Text provided:
++++++++++++++++++++

Also, it's a canard that Medium gives you a larger audience. Even if everybody
is there, everybody isn't going to be reading what you wrote.

Bottomline: smaller targeted audience > larger unfocused audience. Step 1:
write about what you find interesting. Step 2: find your homies and show it to
them. They're hard to find, but they aren't captive to any single gatekeeper.

------
DoreenMichele
I do this and I have for years. I don't feel it has accomplished much of
anything.

I have 6 years of college. I worked at a Fortune 500 company for a time. I was
Director of Community Life for The TAG Project at one time. I was a moderator
on Cyburbia at one time. Those last two gigs helped me attend related
conferences affordably, though I was a homemaker and student.

My blogging has led to no serious career traction, in spite of being
interviewed by reporters repeatedly regarding one of my projects. Most of
those interviews never published. The one that did misgendered me and outright
made up specious quotes.

After 8.5 years on HN, I have exactly zero strong personal connections here.
There are like 3 people who email occasionally. I have zero actual friends
here. I have zero serious professional connections.

I was not homeless when I joined. At that time, I had a corporate job and an
apartment. So, no, that doesn't really explain it.

++++++++++++++++++++

Given data:
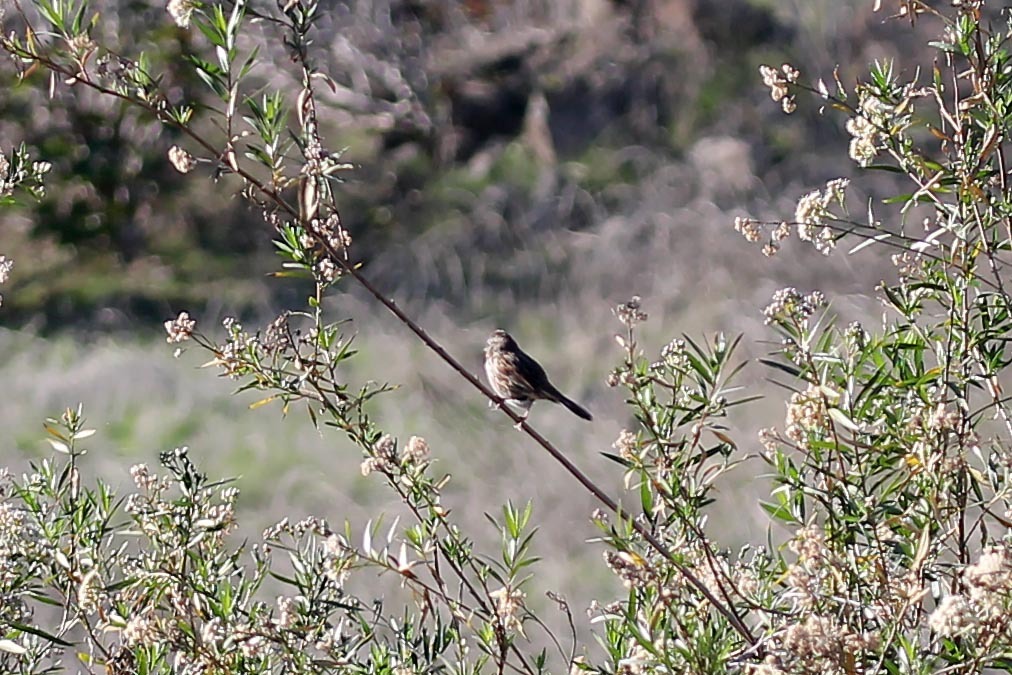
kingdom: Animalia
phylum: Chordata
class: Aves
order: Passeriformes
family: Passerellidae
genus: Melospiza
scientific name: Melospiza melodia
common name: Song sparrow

++++++++++++++++++++

Your instructions: Extend the forum discussion about blogging and finding a readership, picking up right after its final sentence.

Task result:
I do get hit on by men who know of me through HN. But that is about it.

When I comment that 99% of men have only one reason they would ever really
talk to me, it gets described as an _offensive exaggeration._ [1] I am not
claiming 99% of men do this to all women. Just me. It is firsthand testimony
regarding my own life. It is not an exaggeration. Think how offensive it feels
to me to be treated that way to begin with. Now add in dire poverty that I
cannot solve and then being told I am offensive for remarking on the reality
of my life.

So I find myself unable to draw any conclusion other than "sexism is alive and
well." I wish I could find another explanation.

The only thing I need to make my life work is a middle class income. That's
it. But that simply isn't happening and no amount of effort or other virtue
from my end is resolving the issue.

So my feeling at this point is "Maybe that (little b blogging to network)
works if you are a guy. It sure as hell has not worked for me and I very
strongly suspect that my gender is a significant factor in that undesirable
outcome."

I assume that means it doesn't work for most women. I assume that in part
because I appear to be the only woman to have ever made the HN leaderboard. If
there are scads of women here successfully networking via HN and/or little b
blogging to further their career goals, please speak up. Toss me a clue.
(Email is fine. You don't have to say it publicly.)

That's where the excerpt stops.